飯沢耕太郎が選ぶ「時代に残る写真集」Vol.10 平敷兼七『山羊の肺 沖縄一九六八−二〇〇〇年』
平敷兼七(へしき・けんしち)は1948年に沖縄・今帰仁(なきじん)村に生まれる。1967年、沖縄工業高校卒業後、上京して東京写真大学に学ぶが中退し、東京綜合写真専門学校に再入学して1972年に卒業した。同校卒業後に沖縄に戻り、沖縄人としてのアイデンティティに根ざした写真を撮り続ける。2007年に自費出版を除いては生前唯一の写真集となる本書を刊行。2008年に第33回伊奈信男賞を受賞するが、2009年に惜しまれつつ逝去した。
日時:2018年8月10日(金)~9月24日(月)
時間:10:00~18:00
休廊:火曜日
入場料:500円(高校生以下無料)
場所:平敷兼七ギャラリー
住所:沖縄県浦添市城間1-38-6-1F(美容室Anny隣)
入場料:500円(高校生以下無料)
URL:heshikiken7.ti-da.net
平敷兼七『山羊の肺 沖縄一九六八−二〇〇〇年【復刻版】』
2018年5月30日発売(初版発行2007年4月)
詳細:B5判変形 上製 196頁(写真総数168点)
定価:4200円+税
影書房
(左)豊年踊り見学(八重山 1970)(右)子どもたちとケンケンしている大人(屋ヶ名 1970)
沖縄はユニークな写真家たちを輩出しているが、平敷兼七もそのひとりである。東京で写真を学んで沖縄に帰った彼は、以後、南島の風土と人々の暮らしに寄り添うようにして写真を撮り続けた。1985年には石川真生らと同人誌『美風』を刊行、『沖縄を救った女性達』(1992年)、『島武己』(1996年)などの写真集を自費出版するなど、粘り強い活動を続ける。本書『山羊の肺 沖縄一九六八−二〇〇〇年』は、彼の代表作を集大成した写真集で、1960〜80年代に撮影された写真、170点がおさめられている。

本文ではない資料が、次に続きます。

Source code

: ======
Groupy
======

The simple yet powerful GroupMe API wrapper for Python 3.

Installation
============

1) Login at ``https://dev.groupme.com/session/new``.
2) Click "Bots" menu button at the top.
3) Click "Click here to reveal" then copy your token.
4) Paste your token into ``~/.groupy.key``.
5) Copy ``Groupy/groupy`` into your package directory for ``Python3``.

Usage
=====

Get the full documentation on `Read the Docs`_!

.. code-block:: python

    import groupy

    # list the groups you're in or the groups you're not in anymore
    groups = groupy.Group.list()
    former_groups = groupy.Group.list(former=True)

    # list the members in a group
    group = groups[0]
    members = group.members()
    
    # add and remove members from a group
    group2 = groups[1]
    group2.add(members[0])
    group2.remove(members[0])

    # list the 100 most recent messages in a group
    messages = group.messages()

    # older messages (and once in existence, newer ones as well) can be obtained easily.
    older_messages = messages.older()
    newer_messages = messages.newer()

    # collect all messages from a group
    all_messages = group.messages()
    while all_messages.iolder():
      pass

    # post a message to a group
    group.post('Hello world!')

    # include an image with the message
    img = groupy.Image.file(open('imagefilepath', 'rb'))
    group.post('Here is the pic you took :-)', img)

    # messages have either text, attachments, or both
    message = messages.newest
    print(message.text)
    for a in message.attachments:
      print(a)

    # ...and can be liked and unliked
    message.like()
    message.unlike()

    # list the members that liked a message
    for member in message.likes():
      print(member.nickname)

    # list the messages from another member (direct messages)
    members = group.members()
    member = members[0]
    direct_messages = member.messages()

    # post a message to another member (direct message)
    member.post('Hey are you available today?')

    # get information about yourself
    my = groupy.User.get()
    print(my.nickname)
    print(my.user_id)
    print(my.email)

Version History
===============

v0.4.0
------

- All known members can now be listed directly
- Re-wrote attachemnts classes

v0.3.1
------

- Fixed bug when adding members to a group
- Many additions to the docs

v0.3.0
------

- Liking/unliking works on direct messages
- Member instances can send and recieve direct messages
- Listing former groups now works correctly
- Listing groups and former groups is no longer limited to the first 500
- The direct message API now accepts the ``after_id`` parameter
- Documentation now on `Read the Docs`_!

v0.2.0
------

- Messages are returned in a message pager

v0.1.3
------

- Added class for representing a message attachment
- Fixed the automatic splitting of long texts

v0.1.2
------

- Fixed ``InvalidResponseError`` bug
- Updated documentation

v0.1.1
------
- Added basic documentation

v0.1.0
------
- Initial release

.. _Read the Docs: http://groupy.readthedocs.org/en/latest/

(左)デモ行進のための見張り(嘉手納基地 1970)(右)何となく気になった子 何を思っているのだろう(南部港川 1970)
特に強い印象を受けるのは、
「『職業婦人』たち」というパートにまとめられた写真群である。平敷は長年にわたって「貢税のため、家族一家の借金のため、子どもたちのたべもののために売られ買われてきた『職業婦人』たち」、つまり身をひさいで生きる売春婦たちを撮影し続けてきた。
(左)みんなの面倒をみているママさん(浦添泉町 1975)
ともすればネガティブになりがちなテーマだが、平敷は彼女たちの生へのリスペクトを込めてシャッターを切っている。ある意味では、戦後の沖縄の社会状況を象徴しているともいえる「職業婦人」たちだが、あくまでも平静な距離感を保ち、淡々と撮影していることに、逆に胸を突かれる。
(左)客引き(浦添泉町 1970) (右)タバコ一息(南大東 1970)
(左)浦添城間泉町通り(1970頃)(右)客に呼ばれるまで仮眠しながらまつ(大謝名 1970)
(左)客を送り出す彼女(泉町 1970)(右)夜になるまでの時間つぶし、となりの風呂屋のおやじと兄ちゃんたち(南大東 1970)
写真集にはほかにも、「B29が今日もいる」とキャプションに記された嘉手納基地近くの光景(1970年)など、細やかな観察力で沖縄の現実を浮かび上がらせた写真がたくさん入っている。
(左)B29が今日もいる(嘉手納 1970)(右)はしけ(北大東 1970)
平敷は写真集の刊行にあわせて、銀座と大阪のニコンサロンで同名の展覧会を開催し、その成果が認められて、2008年に第33回伊奈信男賞を受賞する。その頃から彼の存在はようやく広く知られるようになり、今後の活躍が期待されたのだが、翌2009年にその突然の死が伝えられた。没後、その評価はさらに高まりつつある。2016年にはNHK・Eテレの「日曜美術館」で「沖縄 見つめて愛して 写真家・平敷兼七」が放映され、浦添市の自宅を改装した平敷兼七ギャラリーがオープンした。また、『父ちゃんは写真家:平敷兼七遺作集』(未來社、2016年)も刊行されている。